Die vergelijking met die lijkenzak zet natuurlijk ook nogal de toon. Steeds meer laat de hoofdpersoon die zich meevoeren in een stroom van gedachten en ervaringen, zodat je ook niet altijd weet in hoeverre zijn waarneming klopt. Je gaat daar als lezer overigens wel gemakkelijk in mee.

We krijgen ook meteen de parallel van Jonas in de buik van de vis. Zo voelt ook de hoofdpersoon zich in het schip. Ook daarin is de dood natuurlijk dichtbij.

Stijl

De personages in Vis lijken nogal gewoontjes, en ze voeren gewone, dagelijkse werkzaamheden uit. Maar je blijft ze wel volgen. Dat komt natuurlijk ook door de stijl van Valens, waarin er altijd mooie tussenzinnetjes opduiken of verrassende vergelijkingen. Enkele voorbeelden:
Het was een ochtend om een zeehond op een zandbank te zijn. 
De flegmatische golven leken borstkassen van ademhalende maar uitgehongerde mensen die op hun rug lagen.
De plot laat ik even voor wat die is, ook al lees je Vis niet vanwege de ontknoping. Aan het eind van het verhaal springt de verteller weer naar het heden ('Hiermee besluiten mijn aantekeningen').

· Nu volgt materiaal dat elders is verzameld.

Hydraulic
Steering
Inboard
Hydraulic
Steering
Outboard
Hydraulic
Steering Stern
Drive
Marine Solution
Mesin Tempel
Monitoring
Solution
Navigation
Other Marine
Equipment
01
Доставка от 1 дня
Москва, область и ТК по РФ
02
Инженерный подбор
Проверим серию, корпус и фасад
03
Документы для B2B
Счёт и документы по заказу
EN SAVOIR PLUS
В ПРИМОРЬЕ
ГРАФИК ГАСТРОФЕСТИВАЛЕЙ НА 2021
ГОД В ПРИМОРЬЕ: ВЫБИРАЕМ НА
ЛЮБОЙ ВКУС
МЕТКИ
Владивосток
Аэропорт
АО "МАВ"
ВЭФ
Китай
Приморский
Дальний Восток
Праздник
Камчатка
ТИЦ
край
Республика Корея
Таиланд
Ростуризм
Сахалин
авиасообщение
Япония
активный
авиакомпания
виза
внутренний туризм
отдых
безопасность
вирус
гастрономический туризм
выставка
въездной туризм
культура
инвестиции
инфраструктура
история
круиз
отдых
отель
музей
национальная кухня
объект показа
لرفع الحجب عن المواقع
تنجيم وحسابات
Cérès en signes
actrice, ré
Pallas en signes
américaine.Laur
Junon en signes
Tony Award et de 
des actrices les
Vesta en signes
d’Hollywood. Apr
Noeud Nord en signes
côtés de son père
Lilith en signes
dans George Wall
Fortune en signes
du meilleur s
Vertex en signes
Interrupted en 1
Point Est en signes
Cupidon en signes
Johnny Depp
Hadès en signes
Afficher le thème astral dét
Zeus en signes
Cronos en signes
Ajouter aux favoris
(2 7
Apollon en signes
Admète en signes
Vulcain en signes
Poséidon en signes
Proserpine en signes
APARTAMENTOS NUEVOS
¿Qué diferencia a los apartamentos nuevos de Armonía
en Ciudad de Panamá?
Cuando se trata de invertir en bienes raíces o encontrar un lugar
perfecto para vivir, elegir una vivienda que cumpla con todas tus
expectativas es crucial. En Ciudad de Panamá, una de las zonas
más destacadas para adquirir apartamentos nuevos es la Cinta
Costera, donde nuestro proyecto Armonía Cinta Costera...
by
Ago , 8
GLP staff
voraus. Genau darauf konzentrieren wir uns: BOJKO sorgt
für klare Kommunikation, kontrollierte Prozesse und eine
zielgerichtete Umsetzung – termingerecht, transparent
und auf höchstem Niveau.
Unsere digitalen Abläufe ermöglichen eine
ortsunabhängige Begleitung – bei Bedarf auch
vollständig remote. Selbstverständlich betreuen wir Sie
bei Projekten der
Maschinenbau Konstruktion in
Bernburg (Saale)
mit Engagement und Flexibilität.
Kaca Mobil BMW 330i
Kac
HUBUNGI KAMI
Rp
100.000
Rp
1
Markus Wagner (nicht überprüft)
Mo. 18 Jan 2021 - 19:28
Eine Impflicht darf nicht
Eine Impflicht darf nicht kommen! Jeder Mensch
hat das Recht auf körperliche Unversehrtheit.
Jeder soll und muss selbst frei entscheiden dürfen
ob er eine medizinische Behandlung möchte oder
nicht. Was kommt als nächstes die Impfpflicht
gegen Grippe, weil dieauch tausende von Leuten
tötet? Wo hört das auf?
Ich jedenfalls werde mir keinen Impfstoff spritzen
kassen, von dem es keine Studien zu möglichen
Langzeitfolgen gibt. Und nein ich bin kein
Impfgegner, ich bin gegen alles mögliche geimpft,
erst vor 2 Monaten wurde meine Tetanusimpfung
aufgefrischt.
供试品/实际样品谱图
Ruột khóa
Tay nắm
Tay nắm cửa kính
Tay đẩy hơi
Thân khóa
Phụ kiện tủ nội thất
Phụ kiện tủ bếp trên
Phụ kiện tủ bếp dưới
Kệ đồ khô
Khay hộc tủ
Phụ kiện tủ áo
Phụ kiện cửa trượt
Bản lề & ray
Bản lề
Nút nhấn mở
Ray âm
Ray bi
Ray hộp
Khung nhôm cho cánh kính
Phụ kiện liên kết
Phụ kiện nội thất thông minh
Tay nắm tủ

Of ik het nu een heel goede novelle vind, weet ik eigenlijk niet, maar misschien hoef ik geen oordeel te hebben. Een intrigerend boek is het in ieder geval.

Vis is al tien jaar oud, het werd gepubliceerd in 2009. Daarvoor publiceerde Anton Valens Meester in de hygiëne (2004) en Dweiloorlog (2008). Erna verschenen het al genoemde Het boek Ont (2012) en Het compostcirculatieplan (2016). Gezien de regelmaat waarmee Valens publiceert, zou er komend jaar weer een boek kunnen verschijnen.